Tylko w ciągu dwóch ostatnich dni ubiegłego tygodnia fundusze akcji krajowych inwestujące w duże spółki straciły średnio 5,3 proc. wartości. W tym czasie indeks WIG stracił 6,5 proc., a WIG20 7,9 proc.
Przedstawiciele branży przyznają, że giełdowe spadki wystraszyły klientów. Rok temu podobne zniżki indeksów przełożyły się na umorzenia jednostek sięgające nawet miliarda złotych dziennie. Tym razem, jak uspokajają przedstawiciele TFI, o panice nie ma mowy.
– Korekta przełożyła się na wzrost umorzeń głównie w funduszach akcji. W pierwszych dniach stycznia mieliśmy dodatnie saldo wpłat i wypłat, w pierwszych dniach lutego jest ono ujemne – mówi Magdalena Bielak, menedżer PR w BZ WBK AIB TFI. Zaznacza, że umorzenia „nie są jednak duże”.

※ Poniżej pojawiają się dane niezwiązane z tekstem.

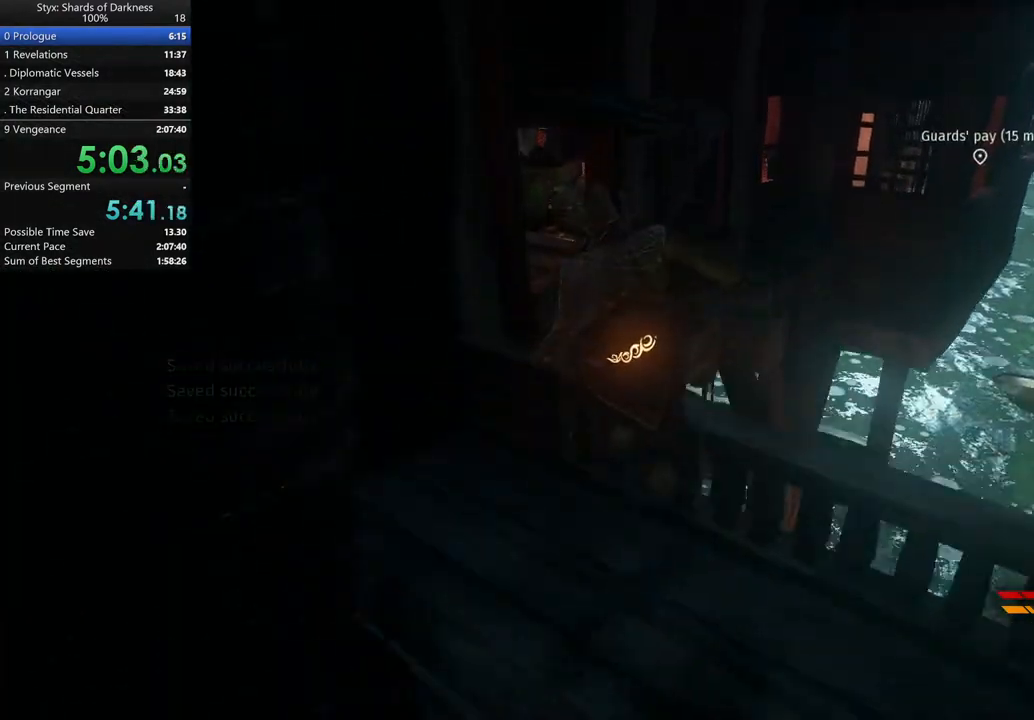
{"buttons": [], "left_stick": "up", "right_stick": "center", "button_events": []}
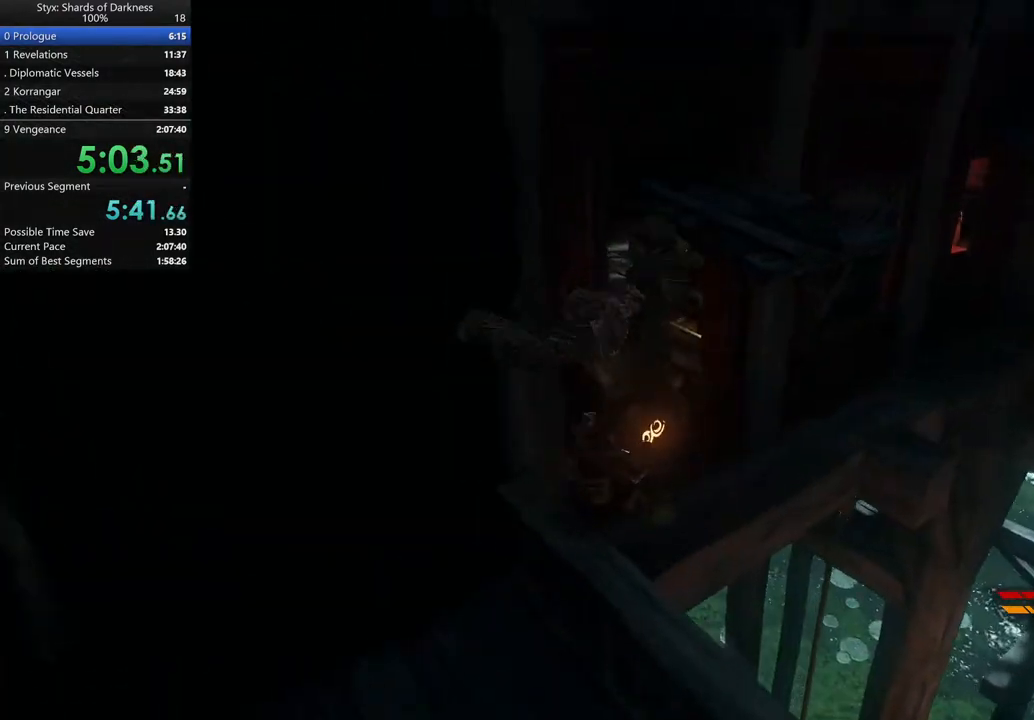
{"buttons": [], "left_stick": "up-right", "right_stick": "center", "button_events": []}
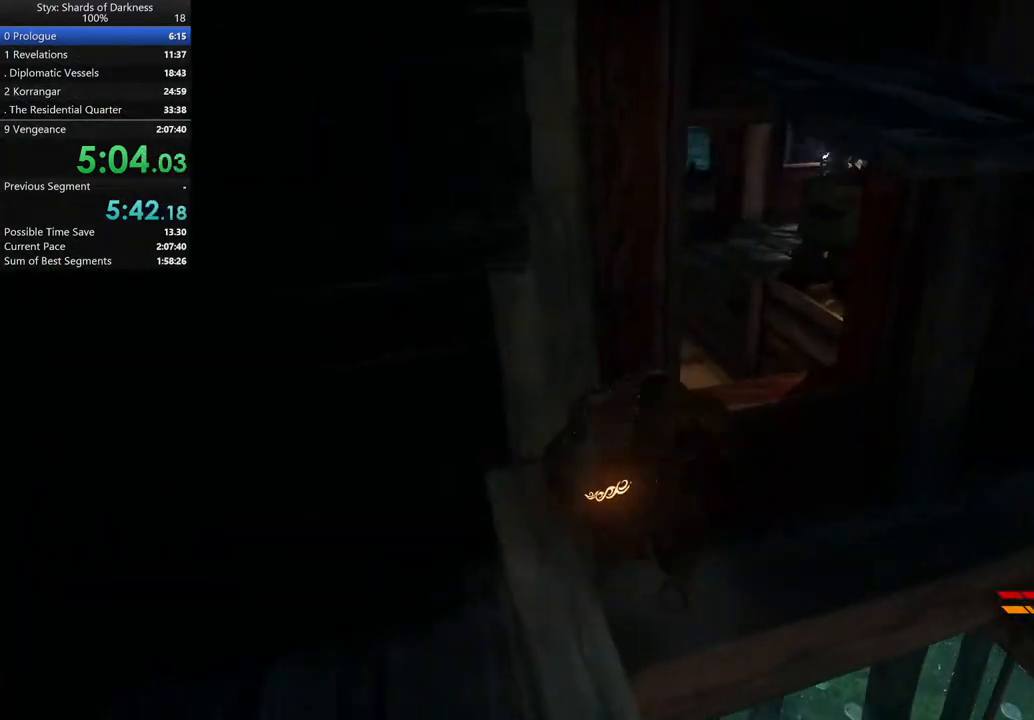
{"buttons": [], "left_stick": "up", "right_stick": "center", "button_events": []}
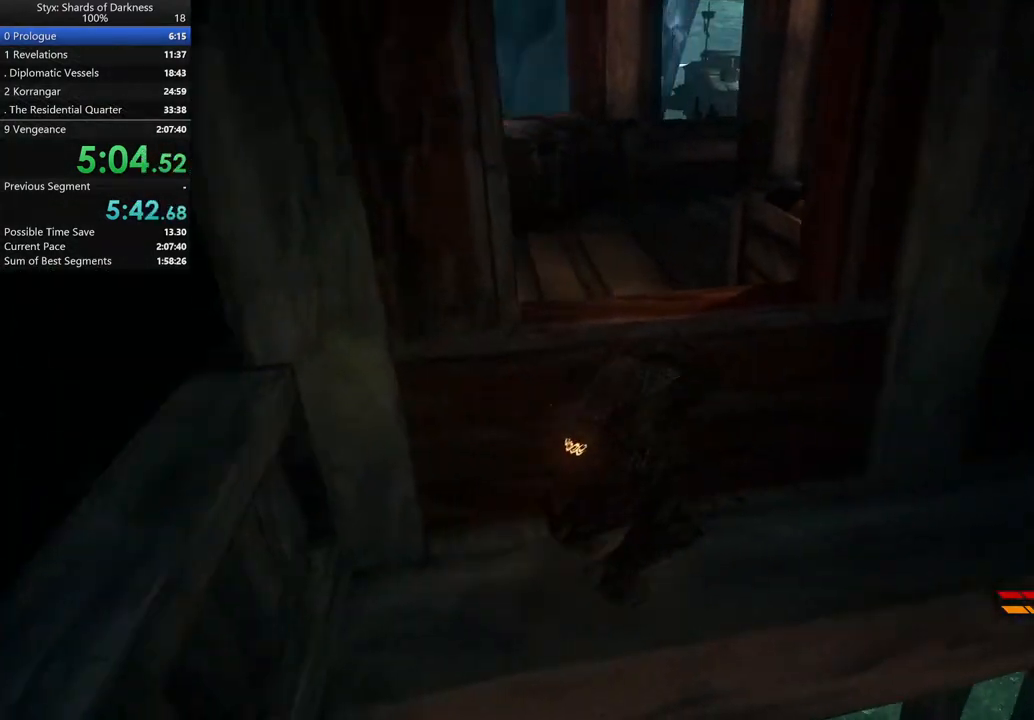
{"buttons": [], "left_stick": "center", "right_stick": "center", "button_events": []}
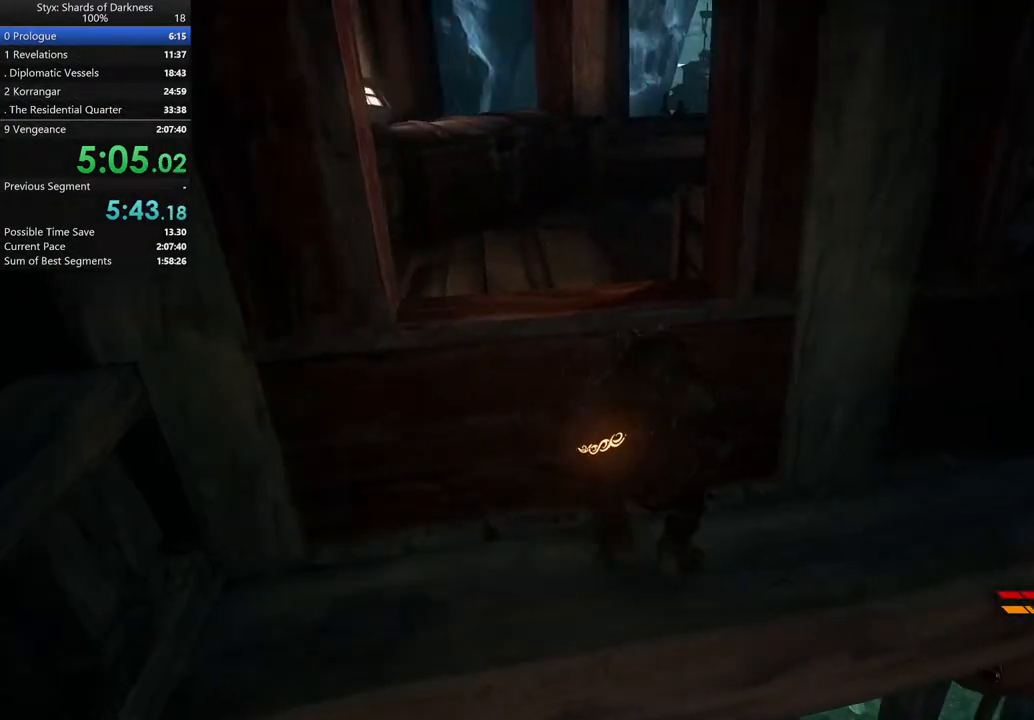
{"buttons": [], "left_stick": "center", "right_stick": "center", "button_events": []}
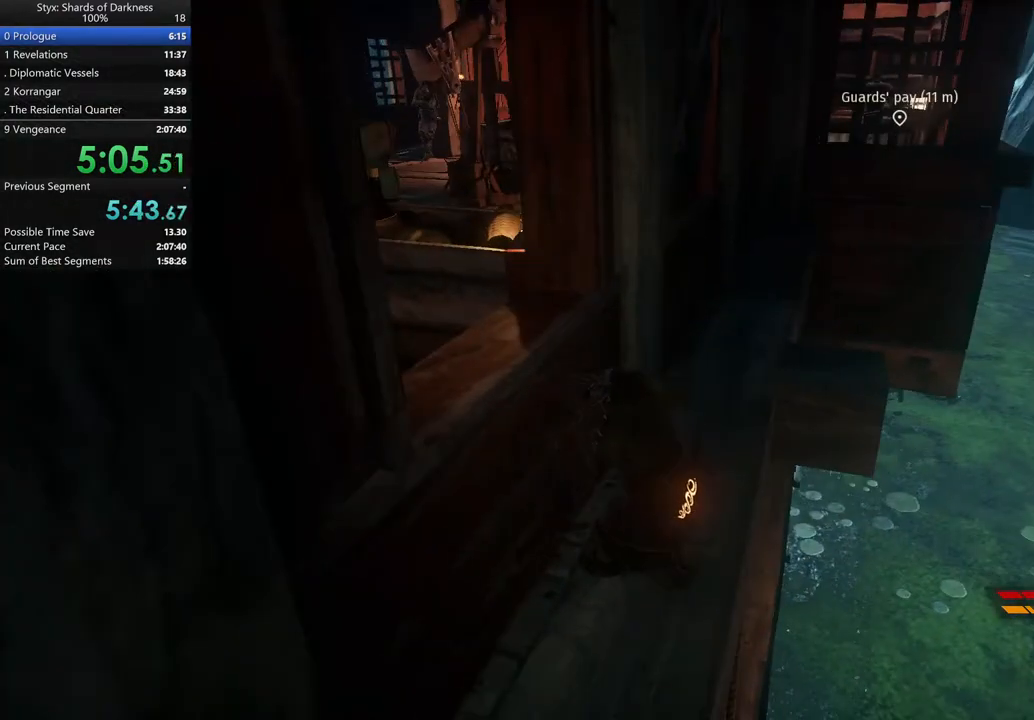
{"buttons": [], "left_stick": "center", "right_stick": "left"}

O tym, że wypłaty są coraz większe, mówi też Małgorzata Barska, członek zarządu ING TFI. Zaznacza, że mimo wszystko klienci wykazują względny spokój. – Ciągle świeże w pamięci klientów zawirowania na rynkach finansowych oswoiły ich ze zwiększoną zmiennością i z tym, że rynek nie może rosnąć bez przerwy – tłumaczy.
– Mamy więcej telefonów na infolinię, ale ich liczbie daleko do okresu kryzysu sprzed roku – w podobnym tonie wypowiada się Michał Paszkowski z biura prasowego PKO TFI.